▶ Task item: Copy every line of the listing exactly.

▶ Data extract:
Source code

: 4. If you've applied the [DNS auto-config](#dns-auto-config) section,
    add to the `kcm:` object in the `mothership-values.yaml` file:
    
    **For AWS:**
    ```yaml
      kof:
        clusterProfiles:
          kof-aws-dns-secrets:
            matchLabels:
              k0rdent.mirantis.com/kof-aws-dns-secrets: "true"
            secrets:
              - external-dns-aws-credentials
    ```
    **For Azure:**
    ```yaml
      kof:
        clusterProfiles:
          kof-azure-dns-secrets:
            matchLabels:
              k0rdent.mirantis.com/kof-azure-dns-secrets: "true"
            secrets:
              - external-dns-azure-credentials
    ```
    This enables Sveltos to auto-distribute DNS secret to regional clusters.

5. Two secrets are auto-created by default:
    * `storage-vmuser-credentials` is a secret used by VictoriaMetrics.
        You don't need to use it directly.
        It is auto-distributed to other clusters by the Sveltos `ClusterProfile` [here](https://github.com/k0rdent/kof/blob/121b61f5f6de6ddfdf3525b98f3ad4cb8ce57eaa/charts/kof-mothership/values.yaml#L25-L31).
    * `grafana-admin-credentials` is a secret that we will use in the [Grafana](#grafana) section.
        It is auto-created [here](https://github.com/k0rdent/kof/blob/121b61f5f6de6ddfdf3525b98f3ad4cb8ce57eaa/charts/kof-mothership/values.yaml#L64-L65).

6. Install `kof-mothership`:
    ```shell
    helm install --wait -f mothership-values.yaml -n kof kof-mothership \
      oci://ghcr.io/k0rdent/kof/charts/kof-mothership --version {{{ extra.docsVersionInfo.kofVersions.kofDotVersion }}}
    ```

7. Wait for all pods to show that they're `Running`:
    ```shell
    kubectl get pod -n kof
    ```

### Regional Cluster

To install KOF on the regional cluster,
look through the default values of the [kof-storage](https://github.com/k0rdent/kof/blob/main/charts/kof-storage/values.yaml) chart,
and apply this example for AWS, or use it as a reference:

▶ Solution to this exercise:
Source code

: 4. If you've applied the [DNS auto-config](#dns-auto-config) section,
    add to the `kcm:` object in the `mothership-values.yaml` file:
    
    **For AWS:**
    ```yaml
      kof:
        clusterProfiles:
          kof-aws-dns-secrets:
            matchLabels:
              k0rdent.mirantis.com/kof-aws-dns-secrets: "true"
            secrets:
              - external-dns-aws-credentials
    ```
    **For Azure:**
    ```yaml
      kof:
        clusterProfiles:
          kof-azure-dns-secrets:
            matchLabels:
              k0rdent.mirantis.com/kof-azure-dns-secrets: "true"
            secrets:
              - external-dns-azure-credentials
    ```
    This enables Sveltos to auto-distribute DNS secret to regional clusters.

5. Two secrets are auto-created by default:
    * `storage-vmuser-credentials` is a secret used by VictoriaMetrics.
        You don't need to use it directly.
        It is auto-distributed to other clusters by the Sveltos `ClusterProfile` [here](https://github.com/k0rdent/kof/blob/121b61f5f6de6ddfdf3525b98f3ad4cb8ce57eaa/charts/kof-mothership/values.yaml#L25-L31).
    * `grafana-admin-credentials` is a secret that we will use in the [Grafana](#grafana) section.
        It is auto-created [here](https://github.com/k0rdent/kof/blob/121b61f5f6de6ddfdf3525b98f3ad4cb8ce57eaa/charts/kof-mothership/values.yaml#L64-L65).

6. Install `kof-mothership`:
    ```shell
    helm install --wait -f mothership-values.yaml -n kof kof-mothership \
      oci://ghcr.io/k0rdent/kof/charts/kof-mothership --version {{{ extra.docsVersionInfo.kofVersions.kofDotVersion }}}
    ```

7. Wait for all pods to show that they're `Running`:
    ```shell
    kubectl get pod -n kof
    ```

### Regional Cluster

To install KOF on the regional cluster,
look through the default values of the [kof-storage](https://github.com/k0rdent/kof/blob/main/charts/kof-storage/values.yaml) chart,
and apply this example for AWS, or use it as a reference:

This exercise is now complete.